**SHORT TASK:**
Recast everything in the data from the line containing "order: Solanales" down to and including the line containing "common name: Garden tomato" as a Markdown table, with a Row column numbering each line and a Line column holding its text. Leave out blank lines and any other part of the data.

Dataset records
Start
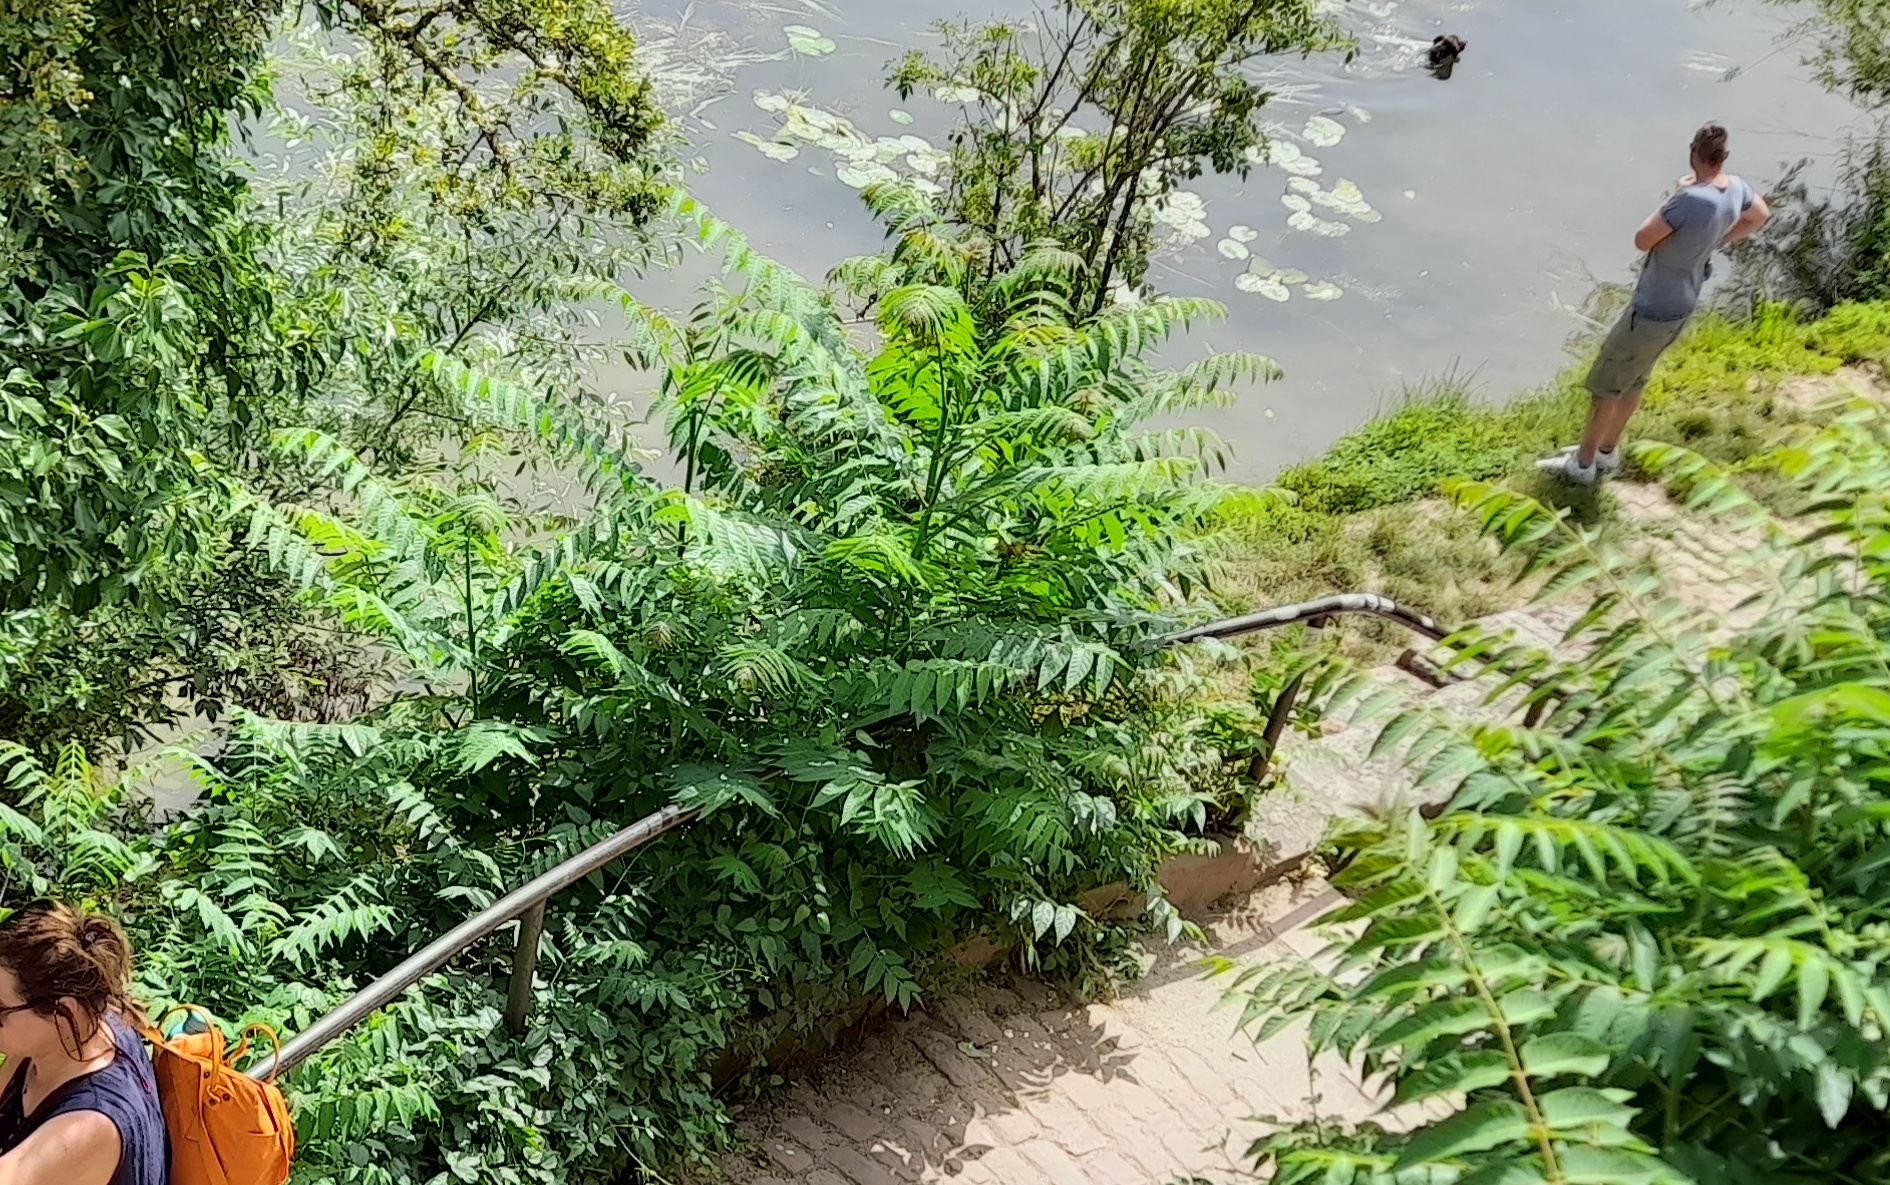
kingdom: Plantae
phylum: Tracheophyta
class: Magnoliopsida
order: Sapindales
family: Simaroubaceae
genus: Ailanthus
End
Start
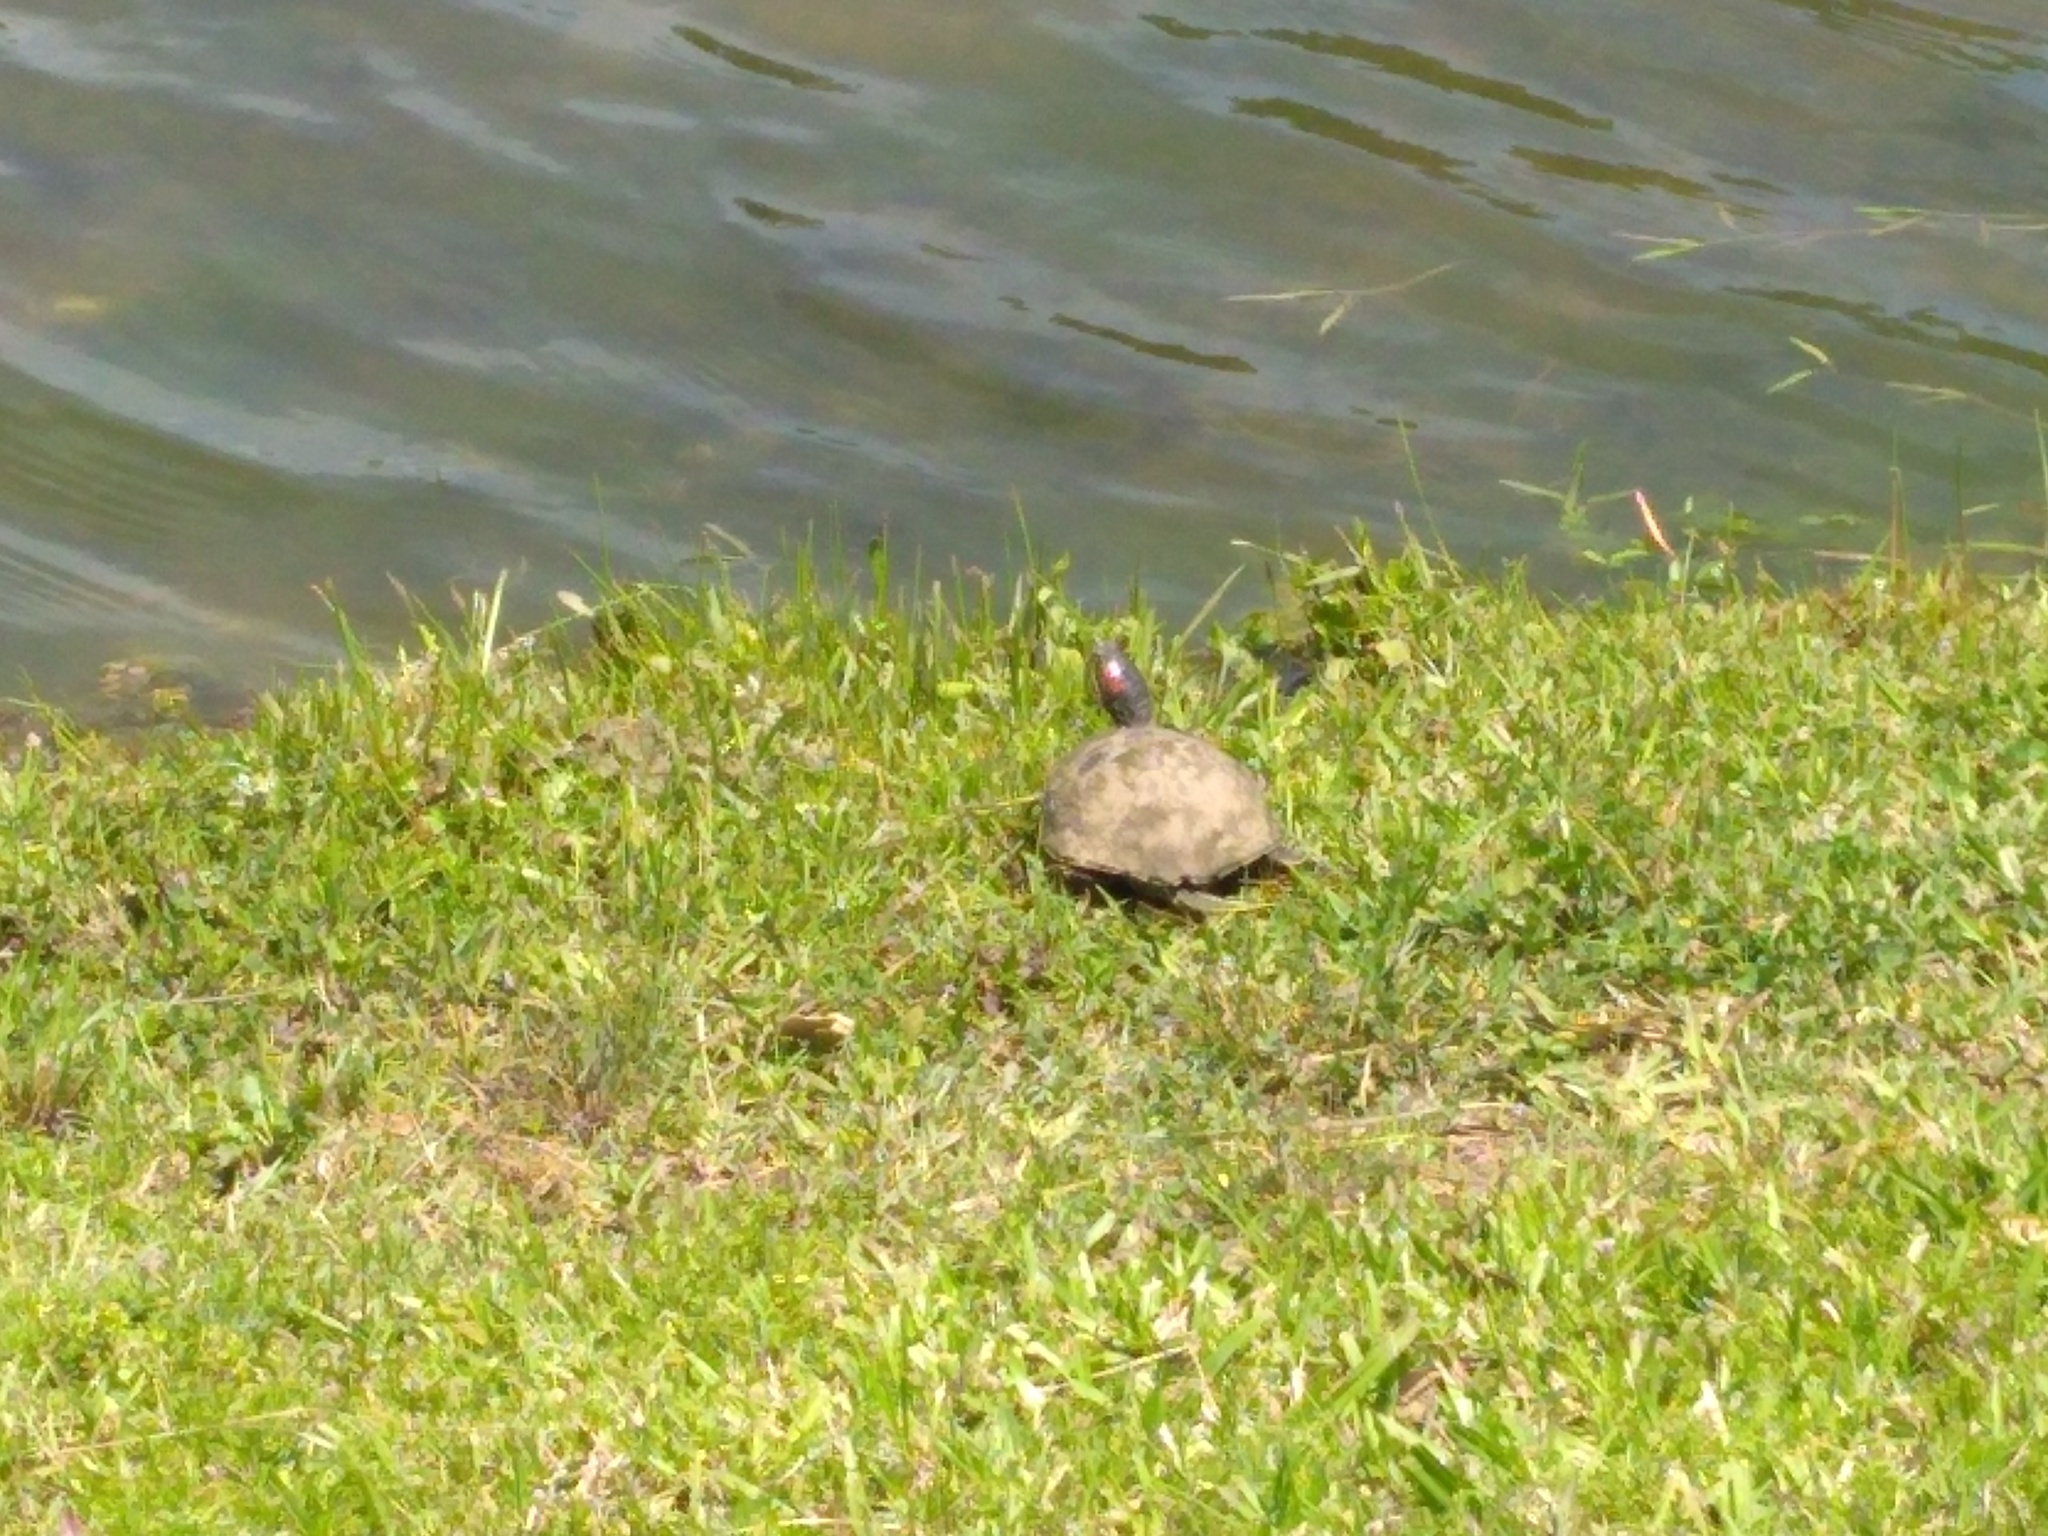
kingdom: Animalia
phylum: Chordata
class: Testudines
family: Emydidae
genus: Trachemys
End
Start
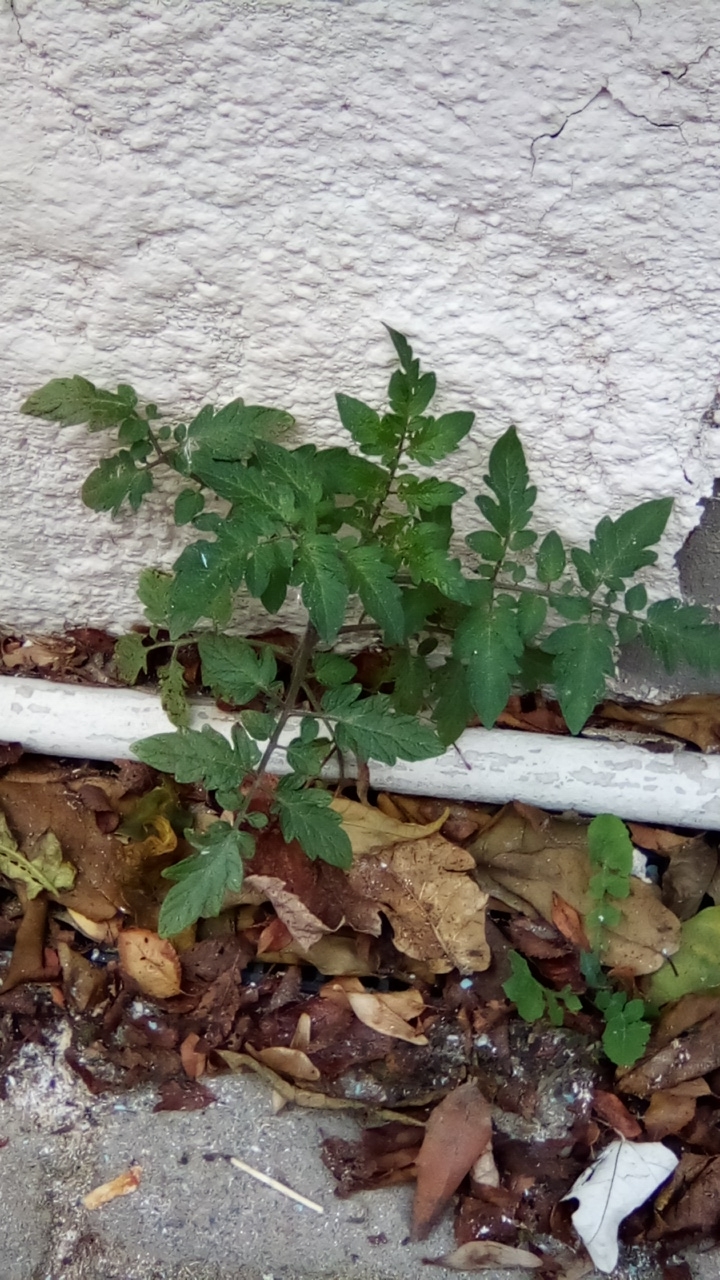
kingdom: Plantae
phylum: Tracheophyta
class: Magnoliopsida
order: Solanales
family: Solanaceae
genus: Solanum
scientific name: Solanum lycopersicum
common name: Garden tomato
End
**REPLY TO THE TASK:**
| Row | Line |
|---|---|
| 1 | order: Solanales |
| 2 | family: Solanaceae |
| 3 | genus: Solanum |
| 4 | scientific name: Solanum lycopersicum |
| 5 | common name: Garden tomato |